Pilot projects to improve literacy at key stage 3 are being run in 22 local authorities. The Department for Education and Employment, which is providing Pounds 3 million for the schemes, insists it is not an extension of the National Literacy Strategy. But in an echo of the work started this month in primaries, several councils are now running a literacy hour for pupils starting secondary school.

Literacy slots have been designated at the beginning of each lesson for Year 7 classes in Derbyshire.

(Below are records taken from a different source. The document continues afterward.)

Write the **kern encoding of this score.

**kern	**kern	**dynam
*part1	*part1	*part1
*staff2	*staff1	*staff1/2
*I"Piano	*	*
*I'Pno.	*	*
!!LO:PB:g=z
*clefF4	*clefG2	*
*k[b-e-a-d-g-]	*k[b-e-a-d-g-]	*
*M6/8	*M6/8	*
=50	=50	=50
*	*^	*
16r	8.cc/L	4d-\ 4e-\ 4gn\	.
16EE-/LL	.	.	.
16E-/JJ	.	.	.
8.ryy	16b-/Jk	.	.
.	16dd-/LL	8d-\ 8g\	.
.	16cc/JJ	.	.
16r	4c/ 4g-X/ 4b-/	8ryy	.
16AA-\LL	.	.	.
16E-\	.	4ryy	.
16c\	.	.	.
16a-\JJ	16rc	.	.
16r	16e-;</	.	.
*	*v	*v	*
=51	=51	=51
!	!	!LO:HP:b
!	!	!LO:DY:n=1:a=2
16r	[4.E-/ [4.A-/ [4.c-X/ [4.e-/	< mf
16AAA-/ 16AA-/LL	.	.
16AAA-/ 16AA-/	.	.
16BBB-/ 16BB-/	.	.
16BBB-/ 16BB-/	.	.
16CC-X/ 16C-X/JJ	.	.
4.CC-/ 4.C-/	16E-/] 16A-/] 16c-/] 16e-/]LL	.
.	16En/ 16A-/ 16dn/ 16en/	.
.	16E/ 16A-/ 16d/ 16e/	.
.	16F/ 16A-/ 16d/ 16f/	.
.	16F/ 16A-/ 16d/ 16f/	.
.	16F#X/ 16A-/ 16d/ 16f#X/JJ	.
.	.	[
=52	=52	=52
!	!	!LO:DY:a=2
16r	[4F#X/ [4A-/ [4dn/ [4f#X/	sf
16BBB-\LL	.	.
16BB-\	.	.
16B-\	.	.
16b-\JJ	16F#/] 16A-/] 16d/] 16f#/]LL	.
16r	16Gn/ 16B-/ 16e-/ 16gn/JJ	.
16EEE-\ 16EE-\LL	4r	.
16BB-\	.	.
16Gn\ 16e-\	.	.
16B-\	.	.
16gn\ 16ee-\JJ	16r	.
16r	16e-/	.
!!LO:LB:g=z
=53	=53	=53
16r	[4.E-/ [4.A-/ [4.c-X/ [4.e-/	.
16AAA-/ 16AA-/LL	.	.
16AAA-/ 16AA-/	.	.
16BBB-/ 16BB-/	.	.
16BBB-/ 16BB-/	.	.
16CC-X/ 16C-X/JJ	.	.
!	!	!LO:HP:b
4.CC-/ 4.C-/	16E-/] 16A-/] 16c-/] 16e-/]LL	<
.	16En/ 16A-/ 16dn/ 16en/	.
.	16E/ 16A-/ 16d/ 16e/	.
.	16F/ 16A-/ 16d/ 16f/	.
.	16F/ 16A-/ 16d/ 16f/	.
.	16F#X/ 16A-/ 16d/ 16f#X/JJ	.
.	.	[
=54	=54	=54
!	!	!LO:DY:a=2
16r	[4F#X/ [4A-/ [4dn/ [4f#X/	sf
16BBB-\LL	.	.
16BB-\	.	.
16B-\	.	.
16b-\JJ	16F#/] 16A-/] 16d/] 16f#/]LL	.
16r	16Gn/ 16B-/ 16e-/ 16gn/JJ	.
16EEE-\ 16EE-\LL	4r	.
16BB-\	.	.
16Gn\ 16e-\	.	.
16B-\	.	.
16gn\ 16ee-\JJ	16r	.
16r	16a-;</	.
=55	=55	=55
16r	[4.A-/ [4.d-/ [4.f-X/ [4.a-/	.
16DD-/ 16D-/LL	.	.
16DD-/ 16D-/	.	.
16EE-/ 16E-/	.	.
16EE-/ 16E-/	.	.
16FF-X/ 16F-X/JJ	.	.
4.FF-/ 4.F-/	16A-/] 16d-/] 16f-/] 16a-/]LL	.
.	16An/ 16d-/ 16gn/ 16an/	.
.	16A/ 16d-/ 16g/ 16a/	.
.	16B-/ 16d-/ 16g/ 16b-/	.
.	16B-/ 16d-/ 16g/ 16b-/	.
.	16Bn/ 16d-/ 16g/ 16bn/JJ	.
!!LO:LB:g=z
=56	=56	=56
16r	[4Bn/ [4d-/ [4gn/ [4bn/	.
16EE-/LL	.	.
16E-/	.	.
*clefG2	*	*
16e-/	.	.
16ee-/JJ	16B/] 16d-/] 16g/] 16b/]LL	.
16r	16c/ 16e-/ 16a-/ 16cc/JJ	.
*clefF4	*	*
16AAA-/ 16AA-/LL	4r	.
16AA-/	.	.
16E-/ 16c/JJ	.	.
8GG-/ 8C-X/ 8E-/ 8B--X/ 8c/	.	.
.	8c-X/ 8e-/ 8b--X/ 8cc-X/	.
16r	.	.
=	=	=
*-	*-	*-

In North Lincolnshire, there is 30-minute daily support for targeted pupils and in Sheffield a Year 7 literacy hour in English.

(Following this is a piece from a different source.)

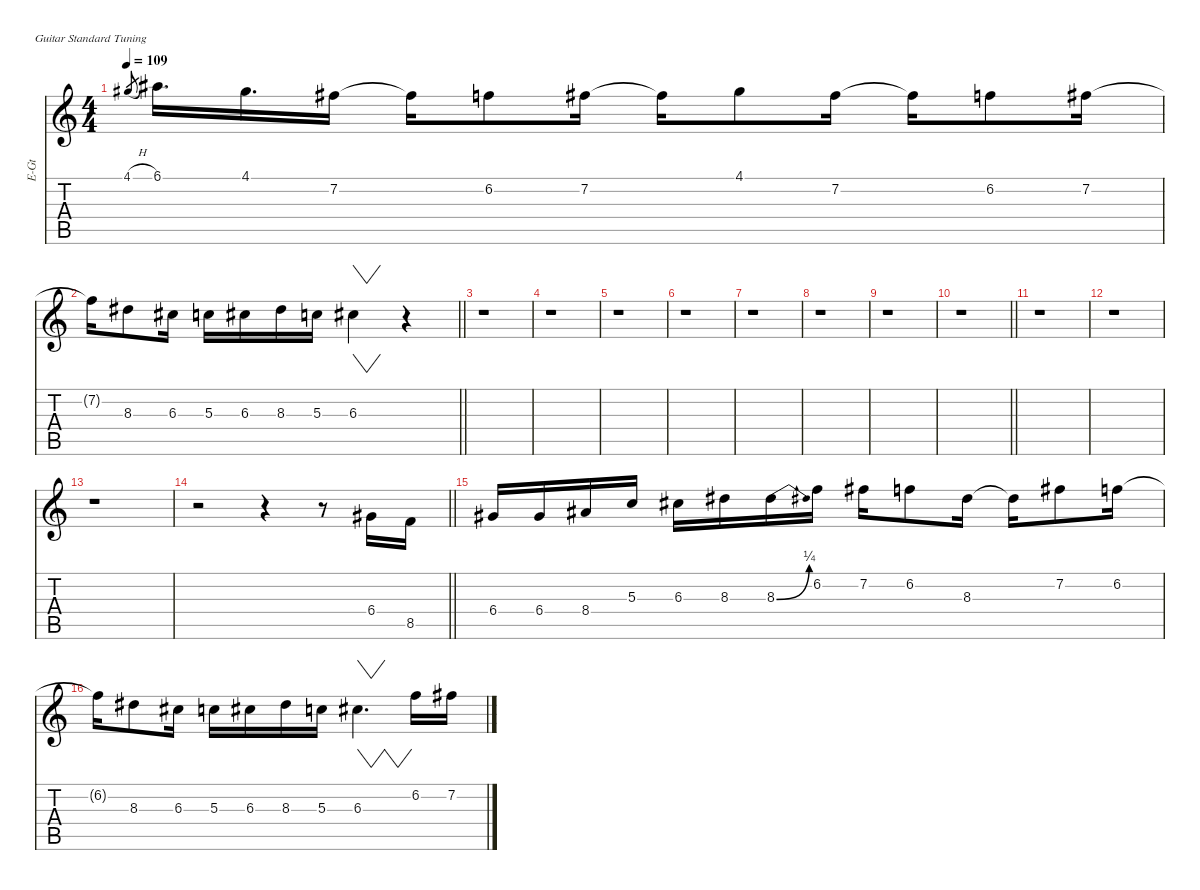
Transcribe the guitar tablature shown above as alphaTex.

At Myrtle Springs school in Sheffield, headteacher Ed Wydenbach has re-scheduled the timetable, taking an hour off humanities each week for Year 7 pupils and putting in extra help from English teachers.

A summer school at Myrtle Springs attended by 27 transferring primary pupils revealed several were level 3 (with expected attainment level 4) or lower. Two-thirds improved significantly, said Mr Wydenbach.

Myrtle Springs is in special measures and half of its pupils are entitled to free school meals.

The literacy hour began last week. Mr Wydenbach said: “I am very confident that it will work.

“We (as a profession) haven’t done well enough on this so we have got to be prepared to try.

“I don’t believe that it is a lack of effort on the part of teachers but I think there is a mismatch between youngsters’ ability and what they are able to demonstrate formally.”

In the London borough of Islington, literacy-buster clubs are being set up in selected schools.

Designed to give extra curricular support to pupils, particularly boys, who enter secondary school with reading ages below their chronological age, they are due to start in the second half of term.

Other authorities taking part include Lancashire, Birmingham, Manchester and the London boroughs of Newham, Barking and Ealing.

John Stannard, director of the National Literacy Strategy, said that key-stage teachers liked its framework and objectives “They want to look for ways to create continuity between those objectives and what they are doing in English departments and across the curriculum.”

HOW MYRTLE SPRINGS USES ITS 60 MINUTES

* First 30 minutes. Whole-class shared text work where contributions are expected and encouraged. Teacher support helps students to work with text beyond their independent reading.

* Approximately 20 minutes. Guided group and independent work. Guided reading - groups of four to six with individual copies of the same text. Teachers introduce the text and familiarise pupils , pointing out key words or features. The aim is to focus on independent reading. Guided writing - work will normally be linked to reading and often follow whole-class work.

* The final 10 minutes. Whole-class session to enable teachers to re-emphasise points and enable students to revise skills, develop an atmosphere of constructive criticism.